(DOCUMENT EXCERPT Opens)

Note: this post is not intended to be a primer on Bloom filters or their implementation. If you're looking for such a thing there are already excellent sources available.

An alternate approach might be to implement a filter using a search index such as Lucene. The result would not be as compact as a Bloom filter but it would certainly offer a more accurate result.

To make things interesting we choose to create both versions. We can live with a good approximation so we focus on the Bloom filter implementation. The Lucene implementation will be used primarily as a baseline for comparing performance and accuracy of results. In order to justify this approach we impose the following additional constraints on the Bloom filter implementation:

  • It must outperform the Lucene version

  • It should use a minimal amount of memory

The resulting code can be found on github.

Observations Along the Way

Extracting words from plays

Shakespeare's plays are available in XML format from ibiblio. We are still tasked with extracting individual words from these documents, however, and our concern for resource usage prevents us from simply reading the entire document into memory and querying it via XPath or XQuery. In the end we resolved this issue by implementing what is at heart a finite state machine (FSM) driven by inputs obtained from the XML pull parser provided by the Scala library.

Minimizing false positives

There are known approaches to constraining the number of false positives produced by a Bloom value to some reasonable maximum. Unfortunately the size of our data set and our resource constraints prevent us from leveraging these techniques. The number of false positives is also inflated by some of our implementation choices.

The dictionary used in our implementation was provided by the "words" package in Fedora Core 13. The dictionary in this package contains approximately 480,000 words. Assuming distinct internal hash values for every word our Bloom filter should support all 19-bit input values (since the base-2 log of 480,000 is 18.87). To avoid congestion we strive for a filter that is ~50% full, which in turn requires support of all 20-bit inputs. Note that our space constraints make the use of a second hash function unwise; we'd need a much larger capacity for a population size as large as ours. Also note that Bloom filters use a bit set for a backing store and the memory usage of a bit set is driven by the largest value contained in that set. It follows that our filter will use no more than (2 ^ 20)/8 = 131KB of memory.

(DOCUMENT EXCERPT Closes)
(EXERCISE DATA Opens)

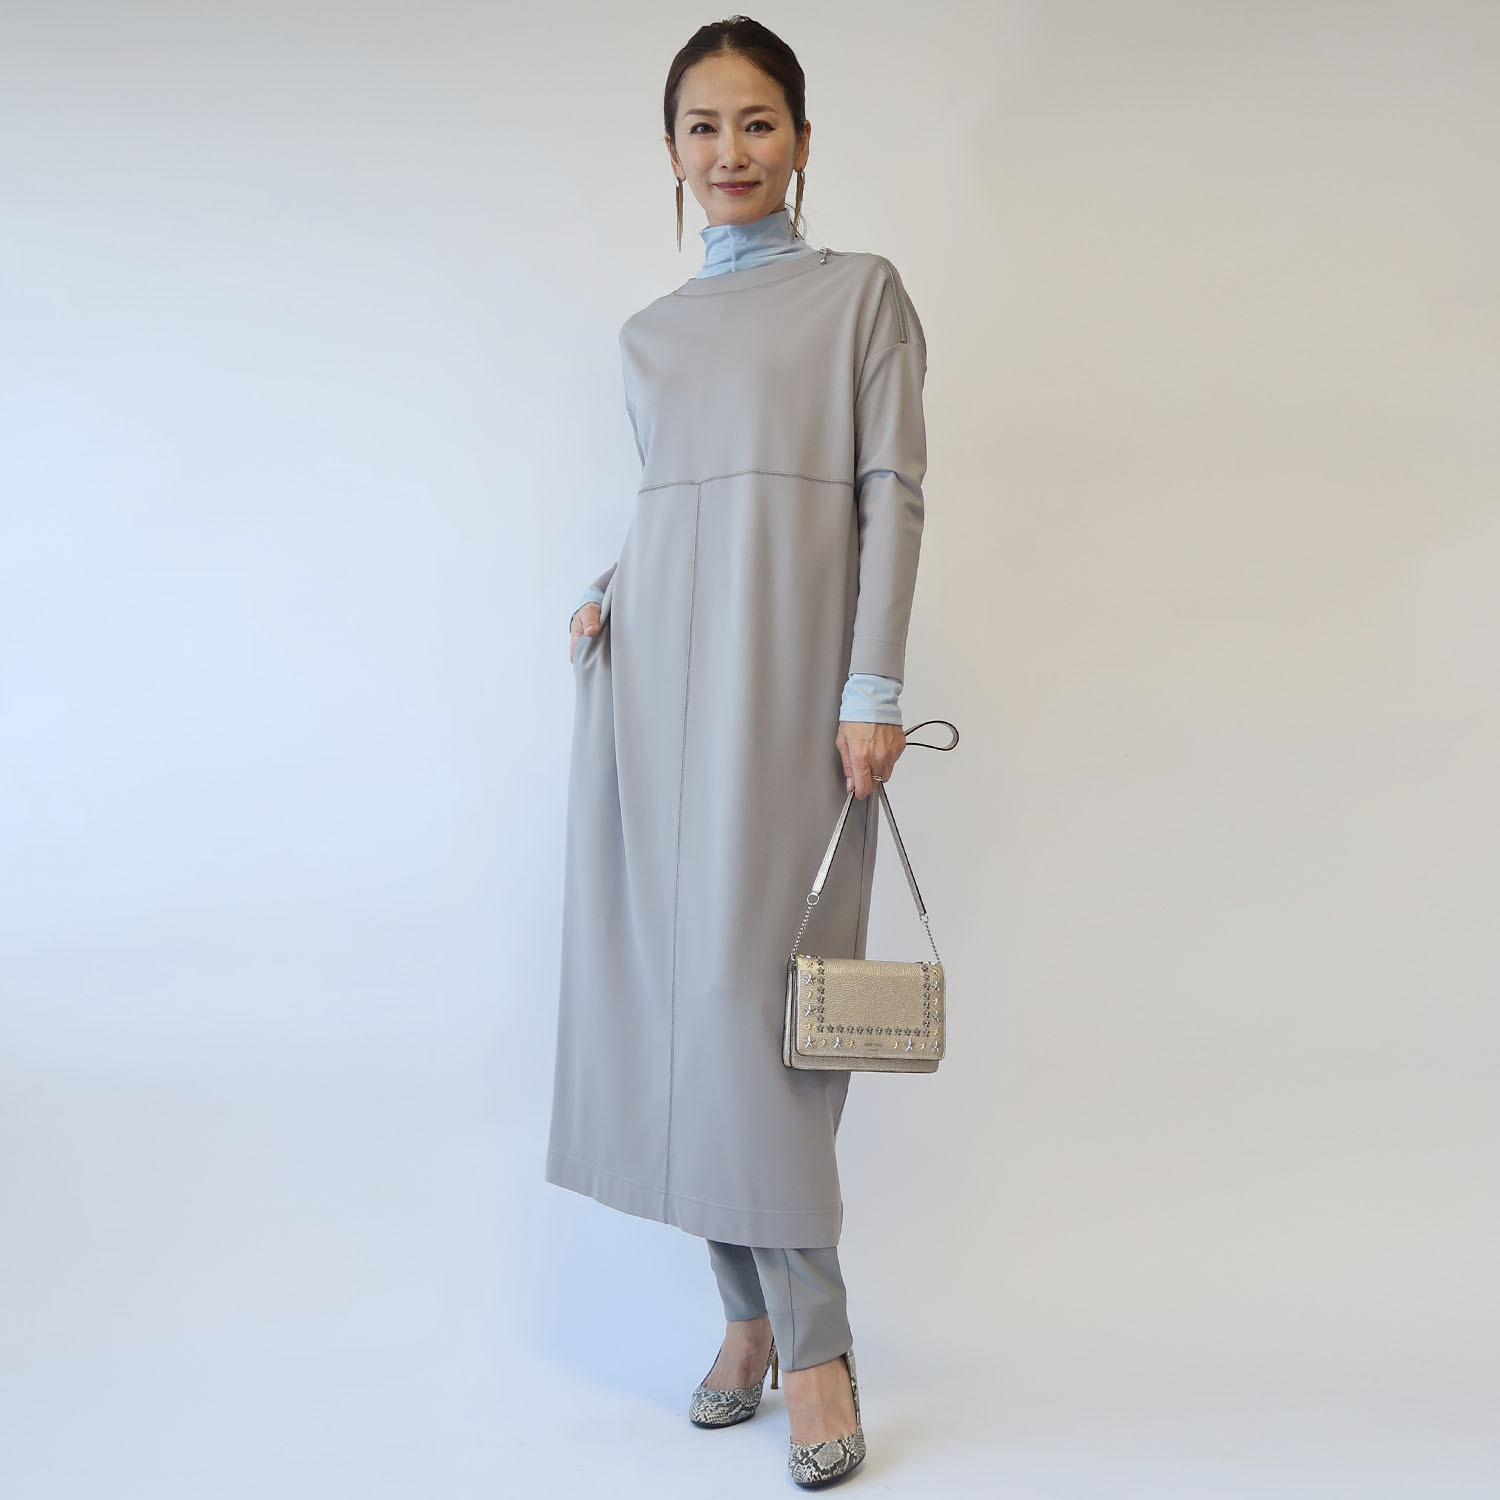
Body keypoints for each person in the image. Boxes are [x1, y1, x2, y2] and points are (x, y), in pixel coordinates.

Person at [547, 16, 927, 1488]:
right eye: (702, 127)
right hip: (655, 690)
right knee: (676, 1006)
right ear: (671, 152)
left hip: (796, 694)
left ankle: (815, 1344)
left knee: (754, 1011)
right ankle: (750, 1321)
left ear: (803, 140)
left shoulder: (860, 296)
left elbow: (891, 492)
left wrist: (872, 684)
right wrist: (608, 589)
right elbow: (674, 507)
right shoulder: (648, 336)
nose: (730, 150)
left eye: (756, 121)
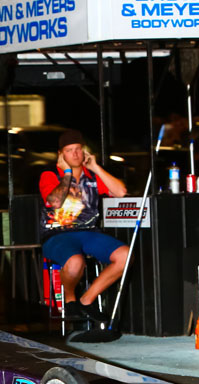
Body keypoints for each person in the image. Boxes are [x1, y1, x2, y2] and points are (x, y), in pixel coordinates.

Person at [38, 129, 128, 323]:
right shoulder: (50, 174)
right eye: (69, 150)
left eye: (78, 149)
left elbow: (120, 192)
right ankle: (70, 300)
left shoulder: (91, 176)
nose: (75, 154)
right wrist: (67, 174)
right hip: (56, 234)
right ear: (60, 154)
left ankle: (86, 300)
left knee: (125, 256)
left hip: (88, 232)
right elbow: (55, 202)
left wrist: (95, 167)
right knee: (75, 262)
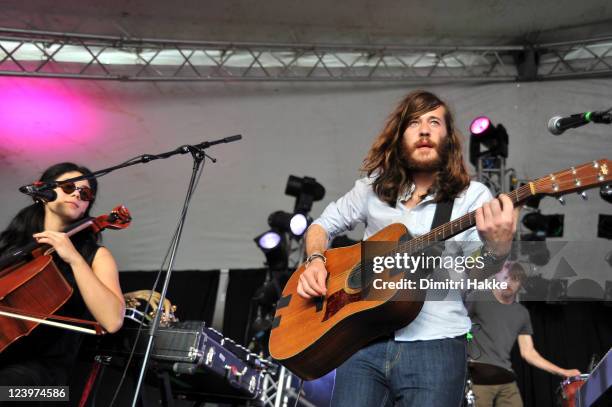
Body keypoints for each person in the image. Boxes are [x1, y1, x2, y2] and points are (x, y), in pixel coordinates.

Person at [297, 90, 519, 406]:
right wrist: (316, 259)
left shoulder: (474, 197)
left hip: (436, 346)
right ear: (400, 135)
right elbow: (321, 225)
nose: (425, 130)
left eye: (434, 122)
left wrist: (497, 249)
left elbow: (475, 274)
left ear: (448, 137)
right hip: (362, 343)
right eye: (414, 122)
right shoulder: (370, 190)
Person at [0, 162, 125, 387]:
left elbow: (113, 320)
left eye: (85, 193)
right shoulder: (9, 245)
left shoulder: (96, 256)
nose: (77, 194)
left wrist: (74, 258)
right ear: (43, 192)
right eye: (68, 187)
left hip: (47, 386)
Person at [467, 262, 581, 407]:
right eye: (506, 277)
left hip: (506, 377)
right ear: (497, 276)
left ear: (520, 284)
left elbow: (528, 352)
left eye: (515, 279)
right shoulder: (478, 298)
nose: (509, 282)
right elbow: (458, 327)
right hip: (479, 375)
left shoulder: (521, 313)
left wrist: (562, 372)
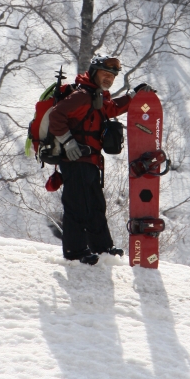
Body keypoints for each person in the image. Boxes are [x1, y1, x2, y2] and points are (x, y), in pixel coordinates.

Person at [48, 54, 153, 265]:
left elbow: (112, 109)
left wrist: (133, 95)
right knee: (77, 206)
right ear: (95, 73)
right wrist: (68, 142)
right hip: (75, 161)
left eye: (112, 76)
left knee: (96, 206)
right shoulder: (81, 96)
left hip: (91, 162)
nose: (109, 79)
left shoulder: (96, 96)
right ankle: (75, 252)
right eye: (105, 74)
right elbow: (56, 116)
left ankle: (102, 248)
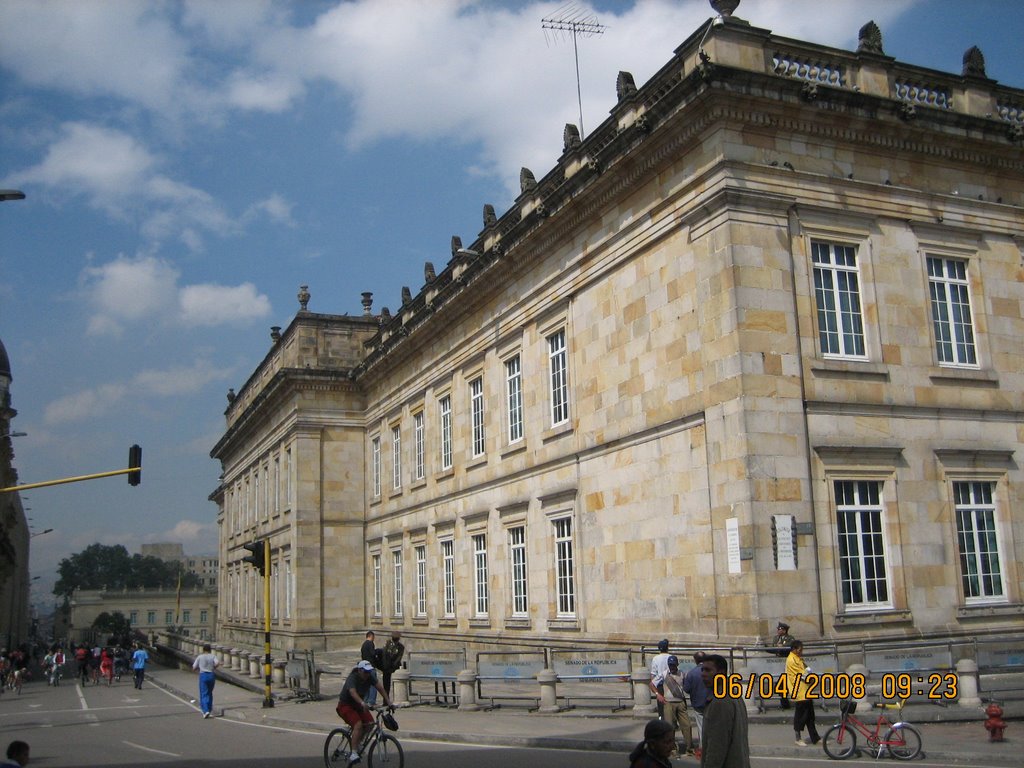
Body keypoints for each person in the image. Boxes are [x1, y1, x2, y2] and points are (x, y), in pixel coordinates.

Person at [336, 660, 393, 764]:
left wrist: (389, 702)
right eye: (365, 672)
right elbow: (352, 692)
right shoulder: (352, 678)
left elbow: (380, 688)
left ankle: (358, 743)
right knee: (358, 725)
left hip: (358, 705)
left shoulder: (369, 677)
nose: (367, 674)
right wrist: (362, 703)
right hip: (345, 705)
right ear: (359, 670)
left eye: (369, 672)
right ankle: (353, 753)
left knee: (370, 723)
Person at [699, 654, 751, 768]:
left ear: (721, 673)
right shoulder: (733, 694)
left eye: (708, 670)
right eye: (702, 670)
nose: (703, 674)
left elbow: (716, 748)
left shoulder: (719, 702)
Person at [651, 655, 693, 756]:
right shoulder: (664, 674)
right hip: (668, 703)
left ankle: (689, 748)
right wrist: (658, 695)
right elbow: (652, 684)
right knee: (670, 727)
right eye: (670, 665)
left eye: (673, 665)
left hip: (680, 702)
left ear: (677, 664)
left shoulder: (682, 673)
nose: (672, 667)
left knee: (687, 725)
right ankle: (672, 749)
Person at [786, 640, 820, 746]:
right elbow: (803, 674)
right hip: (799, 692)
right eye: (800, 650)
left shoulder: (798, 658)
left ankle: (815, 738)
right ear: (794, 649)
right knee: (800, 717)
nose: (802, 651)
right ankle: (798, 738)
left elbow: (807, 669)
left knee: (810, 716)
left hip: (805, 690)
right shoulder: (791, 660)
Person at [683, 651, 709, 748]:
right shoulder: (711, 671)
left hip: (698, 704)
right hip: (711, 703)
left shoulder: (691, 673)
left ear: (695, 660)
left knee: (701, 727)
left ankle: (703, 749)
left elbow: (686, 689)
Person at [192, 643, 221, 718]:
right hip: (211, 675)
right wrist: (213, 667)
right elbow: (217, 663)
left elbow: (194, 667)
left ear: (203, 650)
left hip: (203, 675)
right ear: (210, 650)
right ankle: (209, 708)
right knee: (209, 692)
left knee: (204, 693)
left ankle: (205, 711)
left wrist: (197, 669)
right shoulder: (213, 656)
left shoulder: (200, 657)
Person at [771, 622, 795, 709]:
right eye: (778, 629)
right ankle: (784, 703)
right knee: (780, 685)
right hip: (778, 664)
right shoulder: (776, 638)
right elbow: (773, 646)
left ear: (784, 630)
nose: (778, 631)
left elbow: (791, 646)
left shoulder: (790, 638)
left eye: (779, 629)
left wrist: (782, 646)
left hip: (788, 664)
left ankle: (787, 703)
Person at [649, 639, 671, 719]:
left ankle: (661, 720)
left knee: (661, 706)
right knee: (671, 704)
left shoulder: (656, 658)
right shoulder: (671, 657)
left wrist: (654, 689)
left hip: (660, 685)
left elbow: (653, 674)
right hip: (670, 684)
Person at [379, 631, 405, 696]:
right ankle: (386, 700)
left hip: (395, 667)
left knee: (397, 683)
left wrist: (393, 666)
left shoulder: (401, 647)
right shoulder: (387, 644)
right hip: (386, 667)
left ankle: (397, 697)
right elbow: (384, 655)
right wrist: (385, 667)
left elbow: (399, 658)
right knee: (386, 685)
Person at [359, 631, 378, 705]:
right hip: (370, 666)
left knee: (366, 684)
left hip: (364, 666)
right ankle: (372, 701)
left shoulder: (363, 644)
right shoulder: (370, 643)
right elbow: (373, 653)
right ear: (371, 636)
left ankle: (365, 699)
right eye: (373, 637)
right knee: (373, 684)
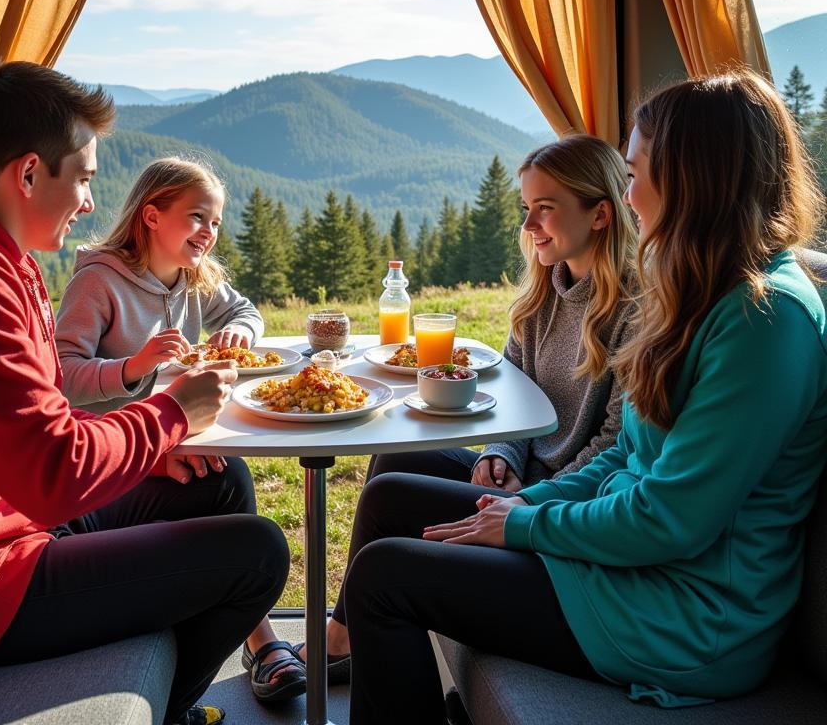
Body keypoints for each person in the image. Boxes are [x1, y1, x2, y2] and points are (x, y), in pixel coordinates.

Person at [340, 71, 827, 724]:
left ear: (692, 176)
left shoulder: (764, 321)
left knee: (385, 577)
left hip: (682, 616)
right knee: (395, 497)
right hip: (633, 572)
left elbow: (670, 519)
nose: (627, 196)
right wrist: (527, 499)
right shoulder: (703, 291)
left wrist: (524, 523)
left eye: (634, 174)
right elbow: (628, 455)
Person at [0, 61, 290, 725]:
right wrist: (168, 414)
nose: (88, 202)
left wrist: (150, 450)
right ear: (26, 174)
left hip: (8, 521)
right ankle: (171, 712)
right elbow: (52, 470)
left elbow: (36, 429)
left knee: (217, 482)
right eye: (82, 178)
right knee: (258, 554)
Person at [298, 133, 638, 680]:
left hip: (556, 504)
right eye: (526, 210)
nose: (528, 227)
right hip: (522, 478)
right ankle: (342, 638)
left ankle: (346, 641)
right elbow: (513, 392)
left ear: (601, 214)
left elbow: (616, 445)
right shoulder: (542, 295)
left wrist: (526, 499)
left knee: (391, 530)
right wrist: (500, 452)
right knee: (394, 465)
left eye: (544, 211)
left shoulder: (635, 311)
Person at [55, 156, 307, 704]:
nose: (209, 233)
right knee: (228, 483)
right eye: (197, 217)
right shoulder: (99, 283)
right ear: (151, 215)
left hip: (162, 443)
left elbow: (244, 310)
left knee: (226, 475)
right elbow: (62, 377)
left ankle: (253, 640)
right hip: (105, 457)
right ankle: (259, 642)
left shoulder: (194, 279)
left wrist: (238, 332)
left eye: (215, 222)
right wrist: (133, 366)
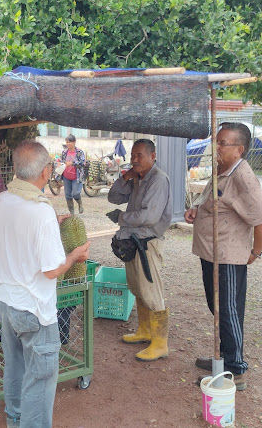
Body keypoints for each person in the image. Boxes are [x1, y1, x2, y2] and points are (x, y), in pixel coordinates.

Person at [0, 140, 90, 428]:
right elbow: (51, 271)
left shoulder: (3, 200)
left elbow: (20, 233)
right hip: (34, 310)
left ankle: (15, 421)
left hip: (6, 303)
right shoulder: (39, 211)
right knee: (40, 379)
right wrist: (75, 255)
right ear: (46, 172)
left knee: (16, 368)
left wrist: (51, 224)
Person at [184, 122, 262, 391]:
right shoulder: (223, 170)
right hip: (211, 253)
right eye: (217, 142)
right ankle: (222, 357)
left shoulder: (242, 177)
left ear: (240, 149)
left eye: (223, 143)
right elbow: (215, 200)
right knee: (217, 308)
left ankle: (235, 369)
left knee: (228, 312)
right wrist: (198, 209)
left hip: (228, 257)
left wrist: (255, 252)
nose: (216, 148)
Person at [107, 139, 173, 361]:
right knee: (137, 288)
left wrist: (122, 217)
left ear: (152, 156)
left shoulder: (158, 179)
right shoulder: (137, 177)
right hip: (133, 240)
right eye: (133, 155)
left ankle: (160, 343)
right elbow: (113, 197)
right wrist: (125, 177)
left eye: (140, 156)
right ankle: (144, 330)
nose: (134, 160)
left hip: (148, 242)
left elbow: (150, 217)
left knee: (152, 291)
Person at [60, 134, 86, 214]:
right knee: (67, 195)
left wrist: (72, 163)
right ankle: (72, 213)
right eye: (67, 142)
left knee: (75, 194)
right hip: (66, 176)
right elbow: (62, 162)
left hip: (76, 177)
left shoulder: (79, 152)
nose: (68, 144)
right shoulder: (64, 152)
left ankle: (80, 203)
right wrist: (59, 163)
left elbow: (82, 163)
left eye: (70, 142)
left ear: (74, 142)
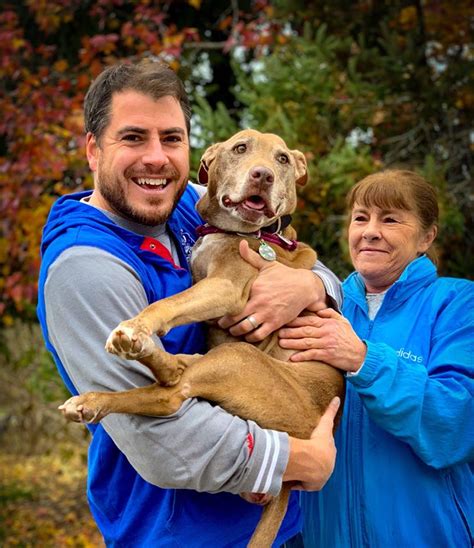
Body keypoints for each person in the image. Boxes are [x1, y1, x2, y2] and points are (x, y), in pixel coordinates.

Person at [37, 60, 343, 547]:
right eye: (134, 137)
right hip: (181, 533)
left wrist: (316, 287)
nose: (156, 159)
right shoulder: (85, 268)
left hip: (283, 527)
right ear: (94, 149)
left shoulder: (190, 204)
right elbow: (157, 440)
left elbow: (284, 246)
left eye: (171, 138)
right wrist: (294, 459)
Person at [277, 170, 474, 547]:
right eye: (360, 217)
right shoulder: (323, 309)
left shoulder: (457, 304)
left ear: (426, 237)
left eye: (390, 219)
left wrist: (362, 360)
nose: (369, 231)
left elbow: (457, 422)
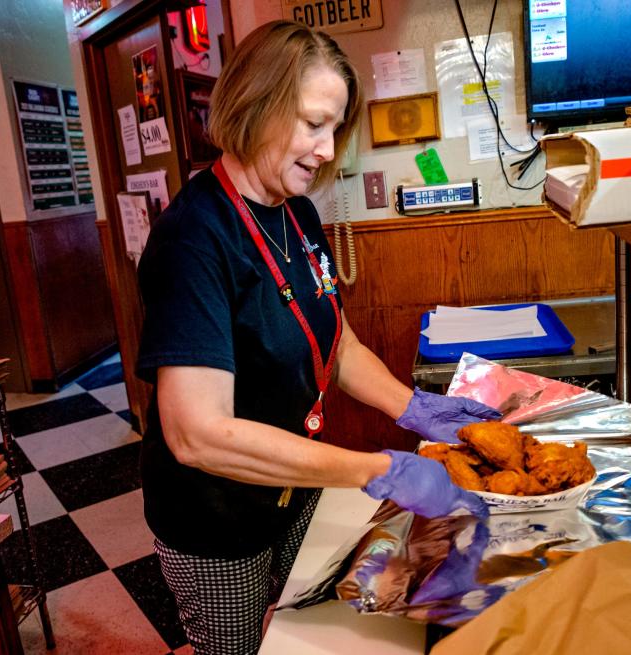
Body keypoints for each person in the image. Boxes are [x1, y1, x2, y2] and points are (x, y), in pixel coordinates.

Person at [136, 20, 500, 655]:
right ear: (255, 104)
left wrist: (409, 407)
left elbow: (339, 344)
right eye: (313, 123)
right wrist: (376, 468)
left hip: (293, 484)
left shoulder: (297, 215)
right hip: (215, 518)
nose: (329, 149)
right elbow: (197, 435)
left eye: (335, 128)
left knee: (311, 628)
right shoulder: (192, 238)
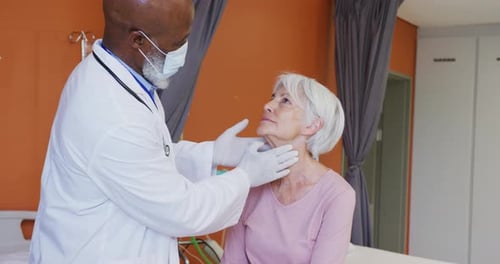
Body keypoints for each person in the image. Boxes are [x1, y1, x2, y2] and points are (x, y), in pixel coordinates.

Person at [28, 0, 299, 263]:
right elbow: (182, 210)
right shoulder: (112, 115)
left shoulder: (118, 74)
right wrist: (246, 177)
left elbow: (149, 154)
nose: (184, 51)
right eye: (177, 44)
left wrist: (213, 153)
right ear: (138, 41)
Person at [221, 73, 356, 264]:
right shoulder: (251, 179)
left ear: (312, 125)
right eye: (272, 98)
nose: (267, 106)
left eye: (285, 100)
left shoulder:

(EXERCISE DATA Closes)

__ACTIVITY LIST__
1/ Answer these questions from the Bloom filter post:
(a) Which two additional constraints are placed on the Bloom filter implementation?
(b) From where are Shakespeare's plays available in XML format?
(c) About how many words does the dictionary from the "words" package contain?
2/ Reproduce the passage of the Bloom filter post word for word, starting at "Extracting words from" and ending at "the Scala library.".

__NUMBERED RESPONSES__
1/
(a) It must outperform the Lucene version, and it should use a minimal amount of memory.
(b) From ibiblio.
(c) Approximately 480,000 words.

2/
Extracting words from plays

Shakespeare's plays are available in XML format from ibiblio. We are still tasked with extracting individual words from these documents, however, and our concern for resource usage prevents us from simply reading the entire document into memory and querying it via XPath or XQuery. In the end we resolved this issue by implementing what is at heart a finite state machine (FSM) driven by inputs obtained from the XML pull parser provided by the Scala library.